Hello, Elijah Speaking
I refer, of course, to the biblical prophet Elijah, one of the major figures in the Book of Kings. He was renowned for his fierce stand against idol worship and his dramatic ascent to heaven in a chariot of fire.
But Elijah also has a gentler side. According to Jewish tradition, he is present at every circumcision. He visits every Jewish home toward the end of the Passover seder to take a sip of wine or grape juice from the special cup each household lovingly sets aside for him. And every Saturday night Jews sing a hymn asking that he appear to announce the arrival of the Messiah, heralding a time of peace and tranquility the like of which we have never seen on earth.

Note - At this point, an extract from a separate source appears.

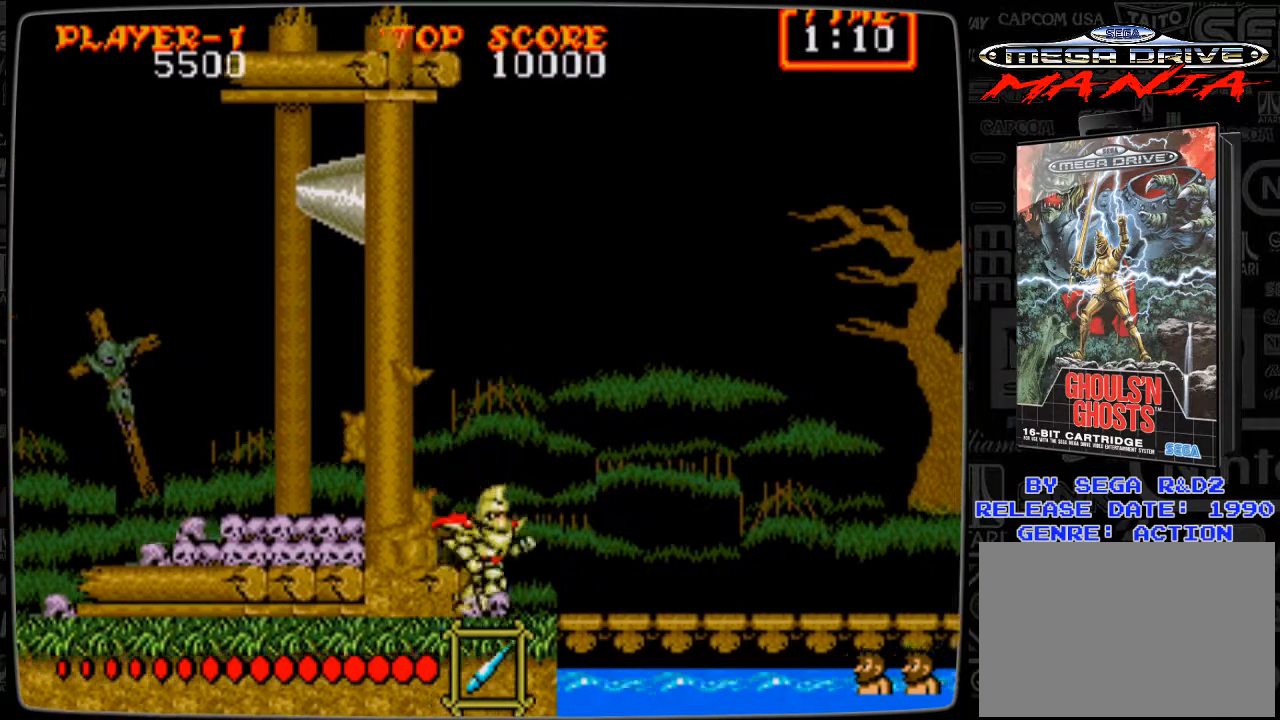
{"buttons": ["DPAD_RIGHT"], "events": []}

In Jewish folklore, Elijah the Prophet is a kind of Jewish Superman. (Or perhaps Superman is the American Elijah?) He is the one who steps in at the last possible moment, when the situation is desperate and there seems to be no way out. No task is too great for him, no method too dangerous, if it means saving the life or livelihood of a person in trouble. According to one story, Elijah once appeared in the guise of a prostitute in order to rescue an innocent man fleeing capture. In another, he built a palace by himself overnight in order to save the livelihood of a poor man. Elijah is also learned in all the secrets of the cosmos, though only a privileged few merit to study them together with the immortal prophet.
In every generation, including this one, people have their own stories to tell about meeting Elijah. All these stories have one thing in common: when things are at their worst, Elijah the Prophet appears to save the situation, giving people the encouragement they need to go on or just doing something nice for someone who could use a favor.
Does Elijah the Prophet really spend his time roaming the earth, seeking out people who need help? I don’t know. But I believe that Elijah is potentially every one of us. To put it another way, perhaps every human being is endowed with a spark of Elijah’s essence. At some point in our lives, someone may need help just when we happen to be able to provide it. And as soon as we take up the challenge we become Elijah, if only for a brief moment. That’s what I think, anyway.
Here’s an example. About fifteen years ago a newly observant friend of mine was in a bookstore in a small Israeli town. He wanted to buy a prayer book but was a bit short of cash. Another man who did not know my friend at all happened to be in the store just then and overheard the conversation between my friend and the proprietor. He rushed over to the counter, plunked down the remaining amount and dashed out of the bookstore before my friend could thank him. My friend was convinced that this man was Elijah. I agree.
Then there’s what happened to a close friend of mine just a few weeks ago. This extraordinary woman has been caring for her seriously ill husband for more than a year and a half. Unfortunately, during this time their financial situation has become quite challenging, to put it mildly.
Early one morning, my friend’s doorbell rang. Since she was busy taking care of her husband, she couldn’t answer right away. When she opened the door a short while later, she found a plastic bag tied to the screen-door latch containing hot, fresh bread and an unmarked envelope. The envelope contained a generous donation for my friend and her husband. There was nothing else, no note of explanation. Just the bread and the envelope.
As my astonished friend stood holding the bag, her phone rang. On the other end was a woman whose voice she didn’t recognize.
“Are you home?” the woman asked.
“Yes,” my friend replied, perplexed. “Who is this?”
“We left a bag on your door,” the woman said. “Did you find it?”
“Yes, but who is this?” my friend persisted.
“That’s not important,” the woman answered.
“Please, I would really like to be able to thank you properly,” my friend said.
“No, no, it’s really not important,” the woman said. “I just wanted to make sure you received the bag.”
“But I want to thank you,” my friend said. “Please, won’t you tell me who you are?”
“Friends,” the woman answered. “We just want to help. All the best to you.”
And with that, Elijah said goodbye and hung up.